*** Data ***

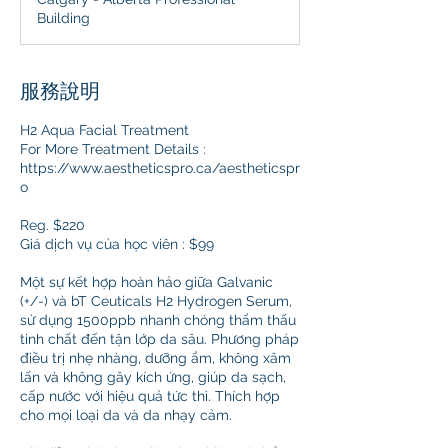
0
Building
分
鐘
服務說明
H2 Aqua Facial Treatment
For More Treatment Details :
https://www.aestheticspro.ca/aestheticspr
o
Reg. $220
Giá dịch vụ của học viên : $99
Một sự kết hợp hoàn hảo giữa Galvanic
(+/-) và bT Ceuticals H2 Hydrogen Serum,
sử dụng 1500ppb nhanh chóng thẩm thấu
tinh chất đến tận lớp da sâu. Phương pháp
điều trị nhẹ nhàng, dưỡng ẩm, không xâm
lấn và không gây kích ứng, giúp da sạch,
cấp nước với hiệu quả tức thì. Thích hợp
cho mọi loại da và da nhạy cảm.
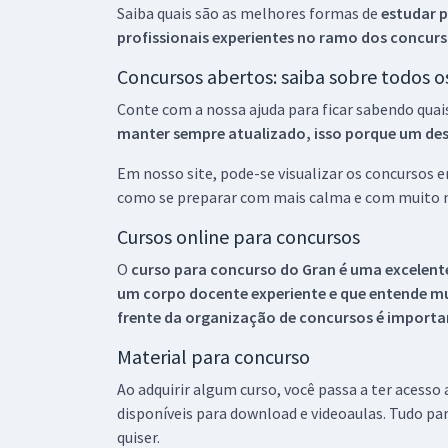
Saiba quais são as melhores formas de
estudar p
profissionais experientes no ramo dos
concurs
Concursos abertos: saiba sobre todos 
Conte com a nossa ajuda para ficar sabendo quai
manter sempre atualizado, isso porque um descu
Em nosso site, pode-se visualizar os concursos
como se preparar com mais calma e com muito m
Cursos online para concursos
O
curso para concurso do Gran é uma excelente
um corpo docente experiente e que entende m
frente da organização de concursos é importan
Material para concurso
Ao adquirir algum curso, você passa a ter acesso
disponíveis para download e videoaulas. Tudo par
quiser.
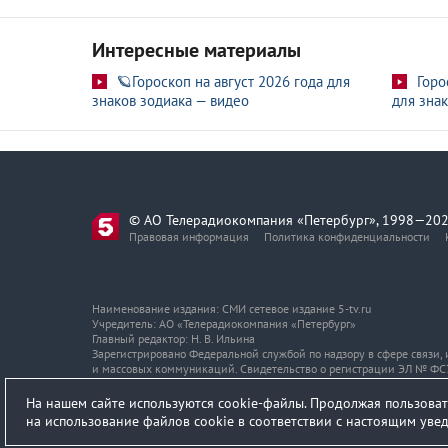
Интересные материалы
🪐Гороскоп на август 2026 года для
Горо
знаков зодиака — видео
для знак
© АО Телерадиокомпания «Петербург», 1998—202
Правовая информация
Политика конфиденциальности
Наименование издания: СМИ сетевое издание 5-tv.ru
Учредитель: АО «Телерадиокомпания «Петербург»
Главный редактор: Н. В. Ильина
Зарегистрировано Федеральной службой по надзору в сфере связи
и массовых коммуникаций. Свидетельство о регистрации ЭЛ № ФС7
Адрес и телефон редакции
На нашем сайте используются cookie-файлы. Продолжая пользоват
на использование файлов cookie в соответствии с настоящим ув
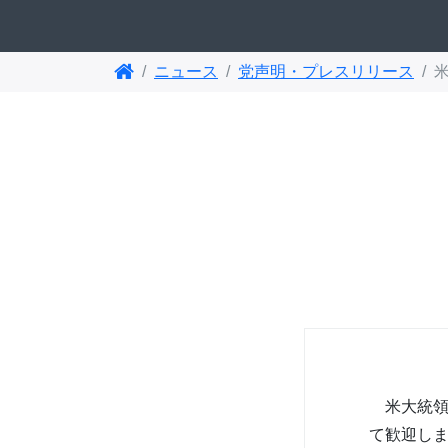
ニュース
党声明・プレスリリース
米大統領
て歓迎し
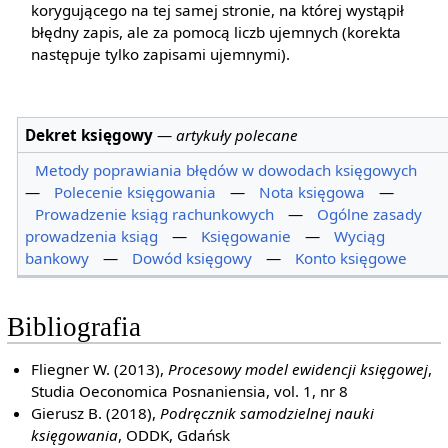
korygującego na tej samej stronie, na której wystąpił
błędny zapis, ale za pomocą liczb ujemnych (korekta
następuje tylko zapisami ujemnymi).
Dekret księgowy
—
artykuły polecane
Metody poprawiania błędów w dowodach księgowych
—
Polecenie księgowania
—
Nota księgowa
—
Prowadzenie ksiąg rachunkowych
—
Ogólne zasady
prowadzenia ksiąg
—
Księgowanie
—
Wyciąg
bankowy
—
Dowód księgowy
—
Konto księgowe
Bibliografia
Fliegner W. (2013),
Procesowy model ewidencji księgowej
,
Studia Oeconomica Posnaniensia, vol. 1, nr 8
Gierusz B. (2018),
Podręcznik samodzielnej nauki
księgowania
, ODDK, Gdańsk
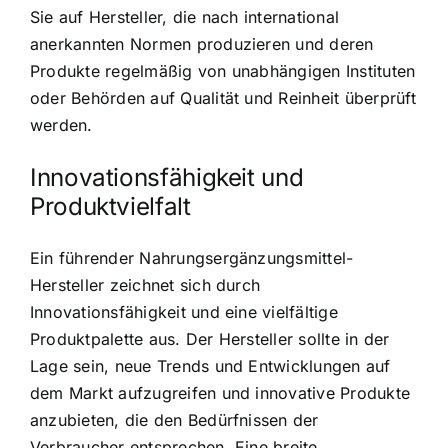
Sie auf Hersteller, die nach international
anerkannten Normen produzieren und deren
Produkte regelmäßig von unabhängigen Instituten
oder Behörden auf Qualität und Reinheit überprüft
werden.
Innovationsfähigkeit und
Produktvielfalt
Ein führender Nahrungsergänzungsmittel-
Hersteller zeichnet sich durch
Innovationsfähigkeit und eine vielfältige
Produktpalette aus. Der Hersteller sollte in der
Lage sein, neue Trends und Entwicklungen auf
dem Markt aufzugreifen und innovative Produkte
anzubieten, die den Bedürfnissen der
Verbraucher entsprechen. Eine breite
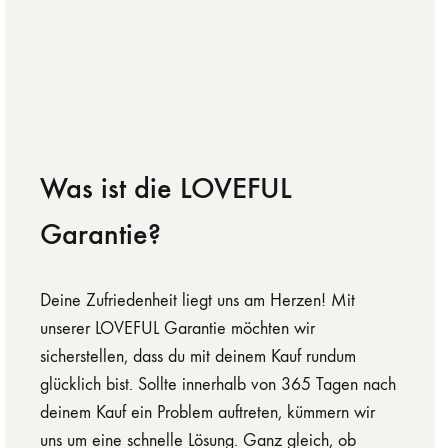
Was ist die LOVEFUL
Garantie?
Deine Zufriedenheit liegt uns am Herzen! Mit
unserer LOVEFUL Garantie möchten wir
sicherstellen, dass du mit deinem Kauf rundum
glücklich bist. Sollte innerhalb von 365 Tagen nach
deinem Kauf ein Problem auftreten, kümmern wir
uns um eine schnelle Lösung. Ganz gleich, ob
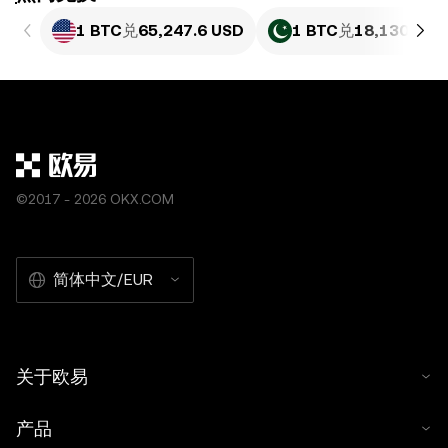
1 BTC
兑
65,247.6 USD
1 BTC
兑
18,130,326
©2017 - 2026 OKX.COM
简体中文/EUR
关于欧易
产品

*** End of Data ***

Problem details:
Word for word, write out the lines from the top of the records above down to the line holding "manter sempre atualizado, isso", inclusive, but not the pictures.

Answer space:
0
Building
分
鐘
服務說明
H2 Aqua Facial Treatment
For More Treatment Details :
https://www.aestheticspro.ca/aestheticspr
o
Reg. $220
Giá dịch vụ của học viên : $99
Một sự kết hợp hoàn hảo giữa Galvanic
(+/-) và bT Ceuticals H2 Hydrogen Serum,
sử dụng 1500ppb nhanh chóng thẩm thấu
tinh chất đến tận lớp da sâu. Phương pháp
điều trị nhẹ nhàng, dưỡng ẩm, không xâm
lấn và không gây kích ứng, giúp da sạch,
cấp nước với hiệu quả tức thì. Thích hợp
cho mọi loại da và da nhạy cảm.
Saiba quais são as melhores formas de
estudar p
profissionais experientes no ramo dos
concurs
Concursos abertos: saiba sobre todos 
Conte com a nossa ajuda para ficar sabendo quai
manter sempre atualizado, isso porque um descu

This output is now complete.